• _WORK INSTRUCTIONS_
Collect every line of the records below that contains the word "сайта".

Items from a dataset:
--- --- ---
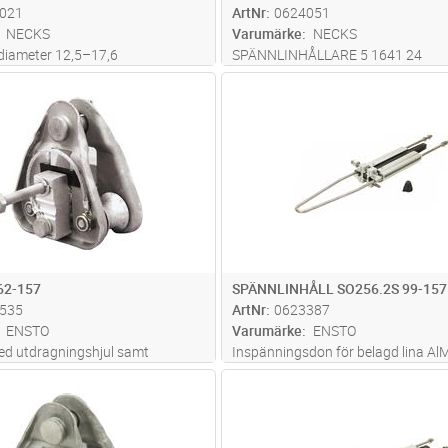
021
ArtNr
0624051
NECKS
Varumärke
NECKS
 diameter 12,5–17,6
SPÄNNLINHÅLLARE 5 1641 24
Lägg i kundvagn
Lägg i kun
ST
Antal
ST
2-157
SPÄNNLINHÅLL SO256.2S 99-157
535
ArtNr
0623387
ENSTO
Varumärke
ENSTO
d utdragningshjul samt
Inspänningsdon för belagd lina Al
e klämma för shuntning,
157 samt FeAl 99 och för kabel med
Lägg i kundvagn
Lägg i kun
ST
Antal
ST
s vid behov med SDI27.2
bärlina, typ AHXAMK-WM3 (Multi-wi
silikontätning skyddar den isolera
avgreningskontakten och förhindr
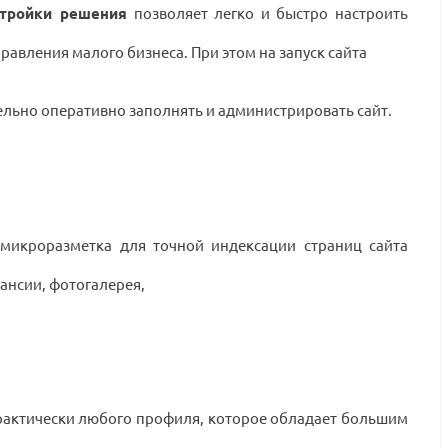
стройки решения
позволяет легко и быстро настроить
авления малого бизнеса. При этом на запуск сайта
ельно оперативно заполнять и администрировать сайт.
 микроразметка для точной индексации страниц сайта
кансии, фотогалерея,
практически любого профиля, которое обладает большим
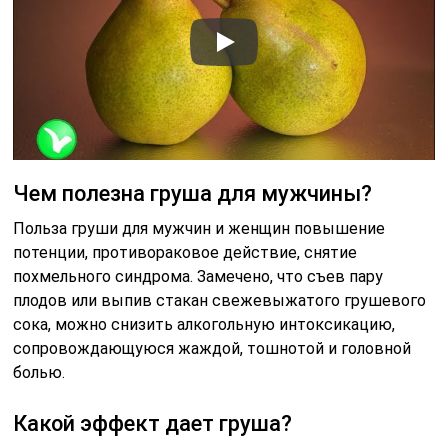
Чем полезна груша для мужчины?
Польза груши для мужчин и женщин повышение
потенции, противораковое действие, снятие
похмельного синдрома. Замечено, что съев пару
плодов или выпив стакан свежевыжатого грушевого
сока, можно снизить алкогольную интоксикацию,
сопровождающуюся жаждой, тошнотой и головной
болью.
Какой эффект дает груша?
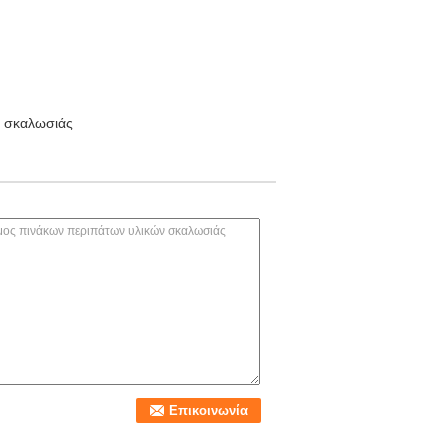
ν σκαλωσιάς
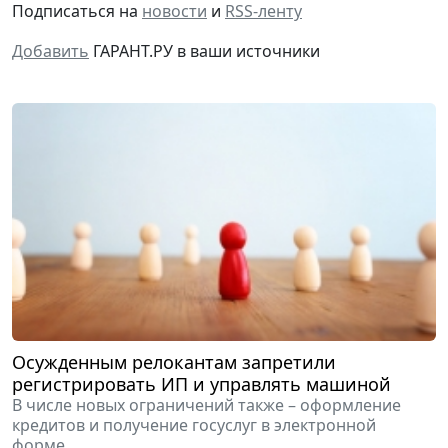
Добавить
ГАРАНТ.РУ в ваши источники
Осужденным релокантам запретили
регистрировать ИП и управлять машиной
В числе новых ограничений также – оформление
кредитов и получение госуслуг в электронной
форме.
5 августа 2026 14:12
Общество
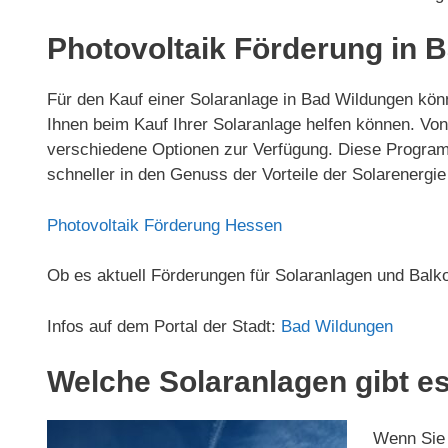
Photovoltaik Förderung in 
Für den Kauf einer Solaranlage in Bad Wildungen kön
Ihnen beim Kauf Ihrer Solaranlage helfen können. 
verschiedene Optionen zur Verfügung. Diese Program
schneller in den Genuss der Vorteile der Solarenerg
Photovoltaik Förderung Hessen
Ob es aktuell Förderungen für Solaranlagen und Balk
Infos auf dem Portal der Stadt:
Bad Wildungen
Welche Solaranlagen gibt es
Wenn Sie 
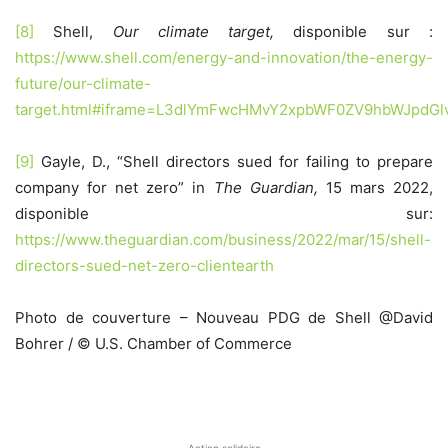
[8]
Shell,
Our climate target,
disponible sur :
https://www.shell.com/energy-and-innovation/the-energy-
future/our-climate-
target.html#iframe=L3dlYmFwcHMvY2xpbWF0ZV9hbWJpdGl
[9]
Gayle, D., “Shell directors sued for failing to prepare
company for net zero” in
The Guardian,
15 mars 2022,
disponible sur:
https://www.theguardian.com/business/2022/mar/15/shell-
directors-sued-net-zero-clientearth
Photo de couverture – Nouveau PDG de Shell @David
Bohrer / © U.S. Chamber of Commerce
--- --- ---
• _RESPONSE_
авления малого бизнеса. При этом на запуск сайта
 микроразметка для точной индексации страниц сайта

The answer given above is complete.